SK Group Chairman Chey Tae-won wants to stop just selling memory chips. He wants to sell memory like a cloud service.
The concept, called Memory-as-a-Service (MaaS), would fundamentally change how data centers consume one of their most critical resources. Instead of buying stacks of physical chips and bolting them into servers, customers would tap into pooled, composable memory infrastructure on demand.
From chips to subscriptions
The MaaS strategy leverages CXL (Compute Express Link) interconnect technology, which allows memory to be disaggregated from individual servers and shared across an entire data center. Rather than each server having its own dedicated memory that sits idle when not in use, CXL lets you create a giant shared pool that any server can draw from as needed.
Chey first signaled this strategic direction as early as 2022. The timing wasn’t accidental. AI workloads were beginning their exponential climb, and the memory demands of training large language models were exposing the limitations of traditional server architectures.
SK Hynix, the semiconductor arm of SK Group, is already the dominant force in high-bandwidth memory (HBM), which is the specialized memory that sits atop AI accelerator chips like Nvidia’s GPUs. Moving from selling those chips to offering memory infrastructure as an ongoing service would create recurring revenue streams.
A shortage that won’t quit
Global memory chip shortages, particularly for HBM, are projected to persist until at least 2030. Wafer production currently lags behind demand by more than 20%, and the gap isn’t closing fast enough.
SK Hynix is responding by committing to double its wafer production capacity over the next five years.
The company is also deepening its relationship with Nvidia through a collaboration to build an AI-focused factory in Korea. This facility would center on GPU-as-a-service models, essentially creating vertically integrated AI infrastructure that bundles compute and memory together as a managed offering.
What this means for the AI hardware supply chain
The shift toward MaaS and composable memory represents a broader industry trend where hardware companies are borrowing playbooks from software companies. Selling products is fine. Selling services built on those products is better.

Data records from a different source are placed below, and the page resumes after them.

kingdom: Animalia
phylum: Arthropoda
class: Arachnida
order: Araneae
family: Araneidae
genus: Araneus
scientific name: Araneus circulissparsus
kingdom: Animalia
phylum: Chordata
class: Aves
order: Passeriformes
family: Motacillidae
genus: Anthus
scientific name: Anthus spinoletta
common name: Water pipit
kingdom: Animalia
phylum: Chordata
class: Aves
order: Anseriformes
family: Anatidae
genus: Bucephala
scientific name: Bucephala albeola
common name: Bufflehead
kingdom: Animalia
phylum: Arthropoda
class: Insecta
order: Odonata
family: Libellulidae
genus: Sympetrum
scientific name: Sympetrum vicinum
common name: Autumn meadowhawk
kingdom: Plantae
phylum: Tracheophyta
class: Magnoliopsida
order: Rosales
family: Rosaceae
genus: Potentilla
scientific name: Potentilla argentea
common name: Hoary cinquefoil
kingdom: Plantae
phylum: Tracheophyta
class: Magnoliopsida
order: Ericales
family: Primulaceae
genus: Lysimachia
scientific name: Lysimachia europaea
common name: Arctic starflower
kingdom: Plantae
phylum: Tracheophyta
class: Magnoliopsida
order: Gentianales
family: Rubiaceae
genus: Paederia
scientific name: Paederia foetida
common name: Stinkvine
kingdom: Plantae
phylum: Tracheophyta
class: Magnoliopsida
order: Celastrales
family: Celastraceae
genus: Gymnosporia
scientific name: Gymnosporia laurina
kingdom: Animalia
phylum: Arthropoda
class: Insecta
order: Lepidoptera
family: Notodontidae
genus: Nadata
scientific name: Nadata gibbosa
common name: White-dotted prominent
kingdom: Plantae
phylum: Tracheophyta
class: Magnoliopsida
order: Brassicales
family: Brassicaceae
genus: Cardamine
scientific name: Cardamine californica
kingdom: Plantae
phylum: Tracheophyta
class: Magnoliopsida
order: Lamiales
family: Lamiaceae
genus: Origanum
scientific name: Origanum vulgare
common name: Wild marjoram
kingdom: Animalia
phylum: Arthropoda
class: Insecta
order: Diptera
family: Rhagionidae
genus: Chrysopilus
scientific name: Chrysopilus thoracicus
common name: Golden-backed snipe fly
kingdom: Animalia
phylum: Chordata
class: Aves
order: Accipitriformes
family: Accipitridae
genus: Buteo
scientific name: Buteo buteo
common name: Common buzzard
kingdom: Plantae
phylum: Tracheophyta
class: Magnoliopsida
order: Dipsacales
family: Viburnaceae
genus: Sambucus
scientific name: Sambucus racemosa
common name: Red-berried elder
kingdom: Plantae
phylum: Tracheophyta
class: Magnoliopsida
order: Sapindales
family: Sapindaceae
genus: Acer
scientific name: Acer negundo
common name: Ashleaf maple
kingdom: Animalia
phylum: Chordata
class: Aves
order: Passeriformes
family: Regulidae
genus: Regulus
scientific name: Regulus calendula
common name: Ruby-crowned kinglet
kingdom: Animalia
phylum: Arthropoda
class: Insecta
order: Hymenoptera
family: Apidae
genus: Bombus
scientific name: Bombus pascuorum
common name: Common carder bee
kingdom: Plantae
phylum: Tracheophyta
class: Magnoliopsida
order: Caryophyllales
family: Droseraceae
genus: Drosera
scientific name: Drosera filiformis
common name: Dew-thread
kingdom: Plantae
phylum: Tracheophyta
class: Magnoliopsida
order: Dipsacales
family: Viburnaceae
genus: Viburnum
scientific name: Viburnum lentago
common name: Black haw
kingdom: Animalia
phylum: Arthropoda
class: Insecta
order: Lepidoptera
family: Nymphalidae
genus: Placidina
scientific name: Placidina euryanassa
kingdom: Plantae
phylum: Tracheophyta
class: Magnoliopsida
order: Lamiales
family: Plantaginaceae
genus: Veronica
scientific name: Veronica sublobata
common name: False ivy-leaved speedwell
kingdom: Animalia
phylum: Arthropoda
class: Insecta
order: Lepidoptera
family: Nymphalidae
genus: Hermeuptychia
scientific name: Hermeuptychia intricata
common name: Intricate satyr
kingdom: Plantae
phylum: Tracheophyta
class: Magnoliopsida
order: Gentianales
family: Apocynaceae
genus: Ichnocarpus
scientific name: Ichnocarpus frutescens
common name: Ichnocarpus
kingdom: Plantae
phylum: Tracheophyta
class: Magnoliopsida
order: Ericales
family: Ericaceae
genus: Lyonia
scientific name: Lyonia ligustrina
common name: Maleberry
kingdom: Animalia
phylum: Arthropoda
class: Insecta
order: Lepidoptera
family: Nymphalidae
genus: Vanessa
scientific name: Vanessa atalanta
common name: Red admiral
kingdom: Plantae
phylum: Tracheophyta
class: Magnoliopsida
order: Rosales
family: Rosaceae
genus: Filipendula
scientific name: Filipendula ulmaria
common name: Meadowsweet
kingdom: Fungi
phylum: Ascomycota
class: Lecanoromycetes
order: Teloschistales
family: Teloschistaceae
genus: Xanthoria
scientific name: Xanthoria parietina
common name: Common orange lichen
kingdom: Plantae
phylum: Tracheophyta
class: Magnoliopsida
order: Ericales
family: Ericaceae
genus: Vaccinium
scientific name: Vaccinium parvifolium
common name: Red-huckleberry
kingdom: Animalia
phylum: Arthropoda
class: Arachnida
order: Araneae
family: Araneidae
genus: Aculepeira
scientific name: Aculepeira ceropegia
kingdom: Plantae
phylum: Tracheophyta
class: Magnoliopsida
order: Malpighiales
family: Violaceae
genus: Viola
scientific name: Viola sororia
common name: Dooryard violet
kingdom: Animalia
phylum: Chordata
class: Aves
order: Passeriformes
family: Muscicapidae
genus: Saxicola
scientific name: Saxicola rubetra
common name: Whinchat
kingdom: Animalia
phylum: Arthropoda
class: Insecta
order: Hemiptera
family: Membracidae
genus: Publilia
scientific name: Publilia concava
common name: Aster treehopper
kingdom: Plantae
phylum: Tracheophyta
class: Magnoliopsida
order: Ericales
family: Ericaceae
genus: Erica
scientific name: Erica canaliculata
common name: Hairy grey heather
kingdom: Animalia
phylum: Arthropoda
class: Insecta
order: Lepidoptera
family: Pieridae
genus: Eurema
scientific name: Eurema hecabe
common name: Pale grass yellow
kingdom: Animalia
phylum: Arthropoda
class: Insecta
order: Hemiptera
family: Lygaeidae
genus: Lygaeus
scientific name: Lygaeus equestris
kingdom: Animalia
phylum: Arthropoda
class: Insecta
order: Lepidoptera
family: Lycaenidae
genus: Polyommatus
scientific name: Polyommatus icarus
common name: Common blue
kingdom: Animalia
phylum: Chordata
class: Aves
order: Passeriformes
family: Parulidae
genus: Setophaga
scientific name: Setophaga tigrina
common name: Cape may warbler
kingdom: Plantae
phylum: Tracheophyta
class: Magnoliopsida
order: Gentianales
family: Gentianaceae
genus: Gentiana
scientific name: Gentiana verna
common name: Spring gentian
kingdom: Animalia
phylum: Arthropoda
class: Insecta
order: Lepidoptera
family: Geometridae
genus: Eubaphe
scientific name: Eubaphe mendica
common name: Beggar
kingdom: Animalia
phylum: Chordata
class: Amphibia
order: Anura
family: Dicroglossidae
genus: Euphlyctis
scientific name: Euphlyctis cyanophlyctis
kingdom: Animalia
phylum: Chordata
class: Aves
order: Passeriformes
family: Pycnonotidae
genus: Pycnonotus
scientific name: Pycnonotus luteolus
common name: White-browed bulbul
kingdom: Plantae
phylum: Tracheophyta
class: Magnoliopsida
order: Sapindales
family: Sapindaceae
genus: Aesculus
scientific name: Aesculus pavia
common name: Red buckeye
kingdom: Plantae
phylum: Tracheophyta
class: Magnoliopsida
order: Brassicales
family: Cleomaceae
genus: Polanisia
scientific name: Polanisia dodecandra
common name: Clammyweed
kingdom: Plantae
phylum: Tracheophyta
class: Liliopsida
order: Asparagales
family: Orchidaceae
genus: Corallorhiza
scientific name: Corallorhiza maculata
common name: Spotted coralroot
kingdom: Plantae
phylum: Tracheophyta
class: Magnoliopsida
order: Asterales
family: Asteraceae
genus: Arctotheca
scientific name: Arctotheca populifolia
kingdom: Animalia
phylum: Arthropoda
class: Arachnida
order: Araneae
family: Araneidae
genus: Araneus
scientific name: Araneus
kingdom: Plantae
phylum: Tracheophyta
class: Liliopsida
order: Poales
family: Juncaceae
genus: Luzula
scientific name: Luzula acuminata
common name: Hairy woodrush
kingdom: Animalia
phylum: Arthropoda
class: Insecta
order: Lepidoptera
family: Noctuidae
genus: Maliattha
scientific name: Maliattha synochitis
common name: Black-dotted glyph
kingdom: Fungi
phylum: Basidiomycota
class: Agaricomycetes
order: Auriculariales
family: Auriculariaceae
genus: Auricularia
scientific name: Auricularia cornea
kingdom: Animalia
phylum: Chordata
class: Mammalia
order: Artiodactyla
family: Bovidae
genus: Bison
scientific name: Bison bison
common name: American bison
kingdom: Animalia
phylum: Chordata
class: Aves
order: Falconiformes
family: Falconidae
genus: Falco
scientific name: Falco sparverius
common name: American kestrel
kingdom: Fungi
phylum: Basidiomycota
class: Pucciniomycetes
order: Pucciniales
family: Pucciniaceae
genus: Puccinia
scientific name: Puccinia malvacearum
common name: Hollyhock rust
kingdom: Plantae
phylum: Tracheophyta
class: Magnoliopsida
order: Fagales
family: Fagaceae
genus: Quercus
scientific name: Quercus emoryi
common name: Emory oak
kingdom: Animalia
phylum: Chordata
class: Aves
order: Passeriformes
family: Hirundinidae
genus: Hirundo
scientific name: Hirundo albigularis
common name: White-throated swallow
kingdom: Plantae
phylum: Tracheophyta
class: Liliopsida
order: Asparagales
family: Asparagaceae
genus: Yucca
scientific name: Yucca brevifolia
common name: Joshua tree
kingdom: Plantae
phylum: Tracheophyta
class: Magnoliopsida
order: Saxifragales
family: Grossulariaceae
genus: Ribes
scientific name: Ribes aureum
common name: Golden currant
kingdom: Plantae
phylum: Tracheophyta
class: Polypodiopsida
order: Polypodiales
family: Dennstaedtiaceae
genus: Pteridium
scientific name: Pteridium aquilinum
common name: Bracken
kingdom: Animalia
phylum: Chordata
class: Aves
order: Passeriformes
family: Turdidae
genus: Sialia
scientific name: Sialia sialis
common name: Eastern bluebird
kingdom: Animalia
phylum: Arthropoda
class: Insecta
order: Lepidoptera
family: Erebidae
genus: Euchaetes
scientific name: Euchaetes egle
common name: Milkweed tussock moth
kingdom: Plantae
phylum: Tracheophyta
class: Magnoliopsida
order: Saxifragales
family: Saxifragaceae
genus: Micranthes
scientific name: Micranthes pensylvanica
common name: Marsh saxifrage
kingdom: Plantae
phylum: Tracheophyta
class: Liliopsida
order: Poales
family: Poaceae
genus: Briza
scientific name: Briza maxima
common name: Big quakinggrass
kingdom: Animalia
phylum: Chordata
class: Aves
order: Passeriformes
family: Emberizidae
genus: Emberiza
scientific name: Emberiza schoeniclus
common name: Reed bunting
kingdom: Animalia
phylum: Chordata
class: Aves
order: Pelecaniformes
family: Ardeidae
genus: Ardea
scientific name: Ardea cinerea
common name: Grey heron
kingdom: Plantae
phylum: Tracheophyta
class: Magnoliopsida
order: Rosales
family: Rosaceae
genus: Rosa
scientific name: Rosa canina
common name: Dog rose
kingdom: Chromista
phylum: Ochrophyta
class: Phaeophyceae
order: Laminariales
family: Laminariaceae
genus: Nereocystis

The competitive landscape is also worth monitoring. Samsung and Micron, SK Hynix’s primary rivals in the memory market, will face pressure to develop their own MaaS offerings or risk being relegated to commodity chip suppliers while SK Hynix captures the higher-value service layer. Samsung has been investing heavily in its own HBM capabilities, but SK Hynix currently holds a significant lead in production volume and customer relationships, particularly with Nvidia.